Print all the entries exactly.

/---

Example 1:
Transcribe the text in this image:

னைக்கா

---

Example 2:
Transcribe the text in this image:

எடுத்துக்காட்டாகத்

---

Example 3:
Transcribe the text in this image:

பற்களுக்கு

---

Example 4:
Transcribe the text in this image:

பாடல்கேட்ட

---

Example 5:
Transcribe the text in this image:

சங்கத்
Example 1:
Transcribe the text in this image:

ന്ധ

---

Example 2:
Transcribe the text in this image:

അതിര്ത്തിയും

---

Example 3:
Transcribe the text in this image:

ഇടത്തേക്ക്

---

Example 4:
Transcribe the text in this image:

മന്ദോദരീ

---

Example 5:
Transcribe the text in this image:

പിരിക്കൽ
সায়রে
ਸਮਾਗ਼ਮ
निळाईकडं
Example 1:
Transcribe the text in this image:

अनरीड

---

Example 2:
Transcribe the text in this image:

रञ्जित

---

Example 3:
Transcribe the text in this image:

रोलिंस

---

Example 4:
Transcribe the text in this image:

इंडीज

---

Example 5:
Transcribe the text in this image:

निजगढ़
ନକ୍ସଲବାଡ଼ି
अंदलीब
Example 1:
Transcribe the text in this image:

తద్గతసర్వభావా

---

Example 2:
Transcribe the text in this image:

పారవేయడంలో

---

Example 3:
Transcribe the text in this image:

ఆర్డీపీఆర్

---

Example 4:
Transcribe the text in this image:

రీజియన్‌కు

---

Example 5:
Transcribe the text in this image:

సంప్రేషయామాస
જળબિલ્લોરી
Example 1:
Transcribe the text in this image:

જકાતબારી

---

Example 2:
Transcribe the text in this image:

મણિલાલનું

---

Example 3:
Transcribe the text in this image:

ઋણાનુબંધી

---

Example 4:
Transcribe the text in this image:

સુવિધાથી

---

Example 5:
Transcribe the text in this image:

\---

### Task solution
Example 1:
Transcribe the text in this image:

னைக்கா

---

Example 2:
Transcribe the text in this image:

எடுத்துக்காட்டாகத்

---

Example 3:
Transcribe the text in this image:

பற்களுக்கு

---

Example 4:
Transcribe the text in this image:

பாடல்கேட்ட

---

Example 5:
Transcribe the text in this image:

சங்கத்
Example 1:
Transcribe the text in this image:

ന്ധ

---

Example 2:
Transcribe the text in this image:

അതിര്ത്തിയും

---

Example 3:
Transcribe the text in this image:

ഇടത്തേക്ക്

---

Example 4:
Transcribe the text in this image:

മന്ദോദരീ

---

Example 5:
Transcribe the text in this image:

പിരിക്കൽ
সায়রে
ਸਮਾਗ਼ਮ
निळाईकडं
Example 1:
Transcribe the text in this image:

अनरीड

---

Example 2:
Transcribe the text in this image:

रञ्जित

---

Example 3:
Transcribe the text in this image:

रोलिंस

---

Example 4:
Transcribe the text in this image:

इंडीज

---

Example 5:
Transcribe the text in this image:

निजगढ़
ନକ୍ସଲବାଡ଼ି
अंदलीब
Example 1:
Transcribe the text in this image:

తద్గతసర్వభావా

---

Example 2:
Transcribe the text in this image:

పారవేయడంలో

---

Example 3:
Transcribe the text in this image:

ఆర్డీపీఆర్

---

Example 4:
Transcribe the text in this image:

రీజియన్‌కు

---

Example 5:
Transcribe the text in this image:

సంప్రేషయామాస
જળબિલ્લોરી
Example 1:
Transcribe the text in this image:

જકાતબારી

---

Example 2:
Transcribe the text in this image:

મણિલાલનું

---

Example 3:
Transcribe the text in this image:

ઋણાનુબંધી

---

Example 4:
Transcribe the text in this image:

સુવિધાથી

---

Example 5:
Transcribe the text in this image:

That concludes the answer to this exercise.